* **Your assignment**:
When you reach the line with "20: (22, 322, 30.91)" in the listing below, transcribe it and each line after it up to and including the line with "[00:00.901]", exactly and with nothing else.

(Beginning of Entries provided)

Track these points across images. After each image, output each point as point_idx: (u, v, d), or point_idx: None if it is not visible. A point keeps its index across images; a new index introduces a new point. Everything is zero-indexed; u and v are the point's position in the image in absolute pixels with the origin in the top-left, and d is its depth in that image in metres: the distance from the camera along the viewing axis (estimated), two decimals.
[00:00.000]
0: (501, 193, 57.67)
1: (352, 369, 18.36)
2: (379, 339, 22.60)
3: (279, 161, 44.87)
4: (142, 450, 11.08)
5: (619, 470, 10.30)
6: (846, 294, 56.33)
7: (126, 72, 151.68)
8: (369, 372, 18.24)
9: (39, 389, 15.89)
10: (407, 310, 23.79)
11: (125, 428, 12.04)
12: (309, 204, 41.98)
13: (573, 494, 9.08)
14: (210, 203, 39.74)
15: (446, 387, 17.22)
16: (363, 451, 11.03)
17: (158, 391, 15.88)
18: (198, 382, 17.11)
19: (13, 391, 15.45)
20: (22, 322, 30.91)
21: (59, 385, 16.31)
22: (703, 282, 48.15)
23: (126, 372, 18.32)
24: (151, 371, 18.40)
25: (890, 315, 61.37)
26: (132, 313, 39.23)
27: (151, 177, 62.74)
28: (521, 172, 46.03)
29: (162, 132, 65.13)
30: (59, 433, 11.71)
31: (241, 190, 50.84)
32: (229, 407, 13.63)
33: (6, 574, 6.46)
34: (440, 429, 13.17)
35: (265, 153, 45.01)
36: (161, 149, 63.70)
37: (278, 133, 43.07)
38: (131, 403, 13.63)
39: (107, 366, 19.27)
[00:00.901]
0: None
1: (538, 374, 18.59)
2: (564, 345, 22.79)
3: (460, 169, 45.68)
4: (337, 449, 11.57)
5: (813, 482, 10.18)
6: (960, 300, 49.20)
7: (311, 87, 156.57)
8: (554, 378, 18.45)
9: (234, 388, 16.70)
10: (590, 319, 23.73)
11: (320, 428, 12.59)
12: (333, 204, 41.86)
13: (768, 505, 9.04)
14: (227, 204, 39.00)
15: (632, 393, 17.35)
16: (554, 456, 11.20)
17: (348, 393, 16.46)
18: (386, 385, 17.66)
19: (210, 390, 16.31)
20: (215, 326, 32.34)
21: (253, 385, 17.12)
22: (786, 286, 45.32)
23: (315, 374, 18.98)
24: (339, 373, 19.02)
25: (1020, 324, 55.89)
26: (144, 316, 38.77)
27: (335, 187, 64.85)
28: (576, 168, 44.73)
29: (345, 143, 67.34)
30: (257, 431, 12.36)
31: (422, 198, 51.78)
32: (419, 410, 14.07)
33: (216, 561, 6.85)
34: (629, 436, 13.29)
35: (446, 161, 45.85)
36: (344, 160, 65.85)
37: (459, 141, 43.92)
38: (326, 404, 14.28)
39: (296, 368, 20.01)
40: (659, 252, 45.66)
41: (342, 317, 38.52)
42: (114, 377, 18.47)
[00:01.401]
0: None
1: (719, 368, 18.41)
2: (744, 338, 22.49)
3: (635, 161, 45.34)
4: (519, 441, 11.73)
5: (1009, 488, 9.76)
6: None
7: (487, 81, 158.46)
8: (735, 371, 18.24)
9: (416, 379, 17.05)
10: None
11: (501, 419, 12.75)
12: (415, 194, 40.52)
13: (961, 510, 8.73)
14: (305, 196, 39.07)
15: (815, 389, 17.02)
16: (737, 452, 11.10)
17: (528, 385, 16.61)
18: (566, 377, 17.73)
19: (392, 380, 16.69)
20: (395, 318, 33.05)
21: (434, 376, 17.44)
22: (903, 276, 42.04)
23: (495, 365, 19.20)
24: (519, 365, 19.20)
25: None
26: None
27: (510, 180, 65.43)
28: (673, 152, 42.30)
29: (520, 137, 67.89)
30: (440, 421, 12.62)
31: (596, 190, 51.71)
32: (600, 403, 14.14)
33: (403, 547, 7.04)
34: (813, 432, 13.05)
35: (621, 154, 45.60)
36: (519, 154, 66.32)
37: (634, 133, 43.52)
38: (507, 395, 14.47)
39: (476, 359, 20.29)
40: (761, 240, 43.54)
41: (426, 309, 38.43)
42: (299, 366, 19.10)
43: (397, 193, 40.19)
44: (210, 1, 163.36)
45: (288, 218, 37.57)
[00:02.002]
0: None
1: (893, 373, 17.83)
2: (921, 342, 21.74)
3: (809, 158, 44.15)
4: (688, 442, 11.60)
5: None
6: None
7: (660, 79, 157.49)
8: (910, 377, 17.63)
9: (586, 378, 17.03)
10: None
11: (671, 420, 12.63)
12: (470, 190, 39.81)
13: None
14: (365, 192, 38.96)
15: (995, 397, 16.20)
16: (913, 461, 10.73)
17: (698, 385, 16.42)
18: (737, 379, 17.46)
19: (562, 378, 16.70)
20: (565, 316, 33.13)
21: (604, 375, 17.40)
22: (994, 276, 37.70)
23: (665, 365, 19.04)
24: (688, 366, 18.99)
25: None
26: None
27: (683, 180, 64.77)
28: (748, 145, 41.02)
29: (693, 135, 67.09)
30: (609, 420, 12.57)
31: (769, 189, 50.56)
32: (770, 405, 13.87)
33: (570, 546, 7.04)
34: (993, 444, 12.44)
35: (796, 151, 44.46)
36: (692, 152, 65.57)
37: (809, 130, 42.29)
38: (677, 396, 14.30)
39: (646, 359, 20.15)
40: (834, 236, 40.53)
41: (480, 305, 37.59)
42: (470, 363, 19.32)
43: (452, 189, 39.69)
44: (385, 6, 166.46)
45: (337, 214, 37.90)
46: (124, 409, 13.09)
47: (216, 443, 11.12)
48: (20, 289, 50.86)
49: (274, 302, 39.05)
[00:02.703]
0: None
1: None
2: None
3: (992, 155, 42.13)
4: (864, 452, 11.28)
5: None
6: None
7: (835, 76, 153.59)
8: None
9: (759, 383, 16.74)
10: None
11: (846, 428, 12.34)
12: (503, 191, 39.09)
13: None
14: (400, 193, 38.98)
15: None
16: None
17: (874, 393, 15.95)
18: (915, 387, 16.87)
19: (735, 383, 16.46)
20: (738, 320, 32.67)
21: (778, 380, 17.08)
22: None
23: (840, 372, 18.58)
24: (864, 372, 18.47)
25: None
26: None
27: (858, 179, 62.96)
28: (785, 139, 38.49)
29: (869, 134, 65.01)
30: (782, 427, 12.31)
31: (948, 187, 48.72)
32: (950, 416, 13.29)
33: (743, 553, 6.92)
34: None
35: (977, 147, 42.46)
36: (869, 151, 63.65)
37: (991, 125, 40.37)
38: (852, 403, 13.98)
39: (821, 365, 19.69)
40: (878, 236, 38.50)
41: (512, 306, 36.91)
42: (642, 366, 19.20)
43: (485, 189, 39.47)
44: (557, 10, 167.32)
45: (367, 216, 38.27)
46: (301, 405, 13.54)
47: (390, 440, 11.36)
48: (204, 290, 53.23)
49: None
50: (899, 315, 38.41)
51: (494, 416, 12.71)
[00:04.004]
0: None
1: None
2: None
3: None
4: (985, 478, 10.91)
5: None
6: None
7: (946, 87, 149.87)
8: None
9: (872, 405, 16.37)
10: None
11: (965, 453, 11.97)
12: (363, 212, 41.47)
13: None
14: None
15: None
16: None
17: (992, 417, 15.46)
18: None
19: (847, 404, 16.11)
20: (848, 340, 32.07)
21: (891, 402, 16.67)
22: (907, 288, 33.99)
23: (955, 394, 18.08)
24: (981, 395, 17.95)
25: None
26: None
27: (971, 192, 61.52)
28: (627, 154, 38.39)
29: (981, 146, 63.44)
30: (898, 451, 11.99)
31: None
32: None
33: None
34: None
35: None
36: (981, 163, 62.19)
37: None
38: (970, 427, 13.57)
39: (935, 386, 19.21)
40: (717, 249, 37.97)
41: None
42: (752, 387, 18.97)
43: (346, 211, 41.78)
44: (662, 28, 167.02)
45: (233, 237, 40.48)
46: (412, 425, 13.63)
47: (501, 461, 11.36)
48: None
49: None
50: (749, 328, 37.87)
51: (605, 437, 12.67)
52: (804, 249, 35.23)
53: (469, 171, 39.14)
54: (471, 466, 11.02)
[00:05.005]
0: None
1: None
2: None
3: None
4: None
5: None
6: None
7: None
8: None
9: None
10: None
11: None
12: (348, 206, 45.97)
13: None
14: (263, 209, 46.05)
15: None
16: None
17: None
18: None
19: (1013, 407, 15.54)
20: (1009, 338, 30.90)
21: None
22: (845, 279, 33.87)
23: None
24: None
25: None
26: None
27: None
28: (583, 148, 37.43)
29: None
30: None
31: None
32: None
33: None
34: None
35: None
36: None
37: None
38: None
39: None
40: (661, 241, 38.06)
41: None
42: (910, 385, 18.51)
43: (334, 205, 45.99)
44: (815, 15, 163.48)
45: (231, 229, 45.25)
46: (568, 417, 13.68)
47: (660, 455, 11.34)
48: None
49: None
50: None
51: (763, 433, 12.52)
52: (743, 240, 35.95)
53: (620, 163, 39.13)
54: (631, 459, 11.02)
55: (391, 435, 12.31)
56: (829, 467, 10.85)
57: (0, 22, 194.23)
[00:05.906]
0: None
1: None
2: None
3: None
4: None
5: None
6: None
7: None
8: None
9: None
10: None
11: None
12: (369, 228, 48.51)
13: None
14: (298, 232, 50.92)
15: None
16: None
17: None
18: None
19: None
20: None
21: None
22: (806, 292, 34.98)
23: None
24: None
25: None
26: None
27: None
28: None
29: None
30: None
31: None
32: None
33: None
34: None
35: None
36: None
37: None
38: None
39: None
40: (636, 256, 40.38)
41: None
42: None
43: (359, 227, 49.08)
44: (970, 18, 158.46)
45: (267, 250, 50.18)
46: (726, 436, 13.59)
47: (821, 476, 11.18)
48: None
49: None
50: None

(End of Entries provided)

* **Your solution**:
20: (22, 322, 30.91)
21: (59, 385, 16.31)
22: (703, 282, 48.15)
23: (126, 372, 18.32)
24: (151, 371, 18.40)
25: (890, 315, 61.37)
26: (132, 313, 39.23)
27: (151, 177, 62.74)
28: (521, 172, 46.03)
29: (162, 132, 65.13)
30: (59, 433, 11.71)
31: (241, 190, 50.84)
32: (229, 407, 13.63)
33: (6, 574, 6.46)
34: (440, 429, 13.17)
35: (265, 153, 45.01)
36: (161, 149, 63.70)
37: (278, 133, 43.07)
38: (131, 403, 13.63)
39: (107, 366, 19.27)
[00:00.901]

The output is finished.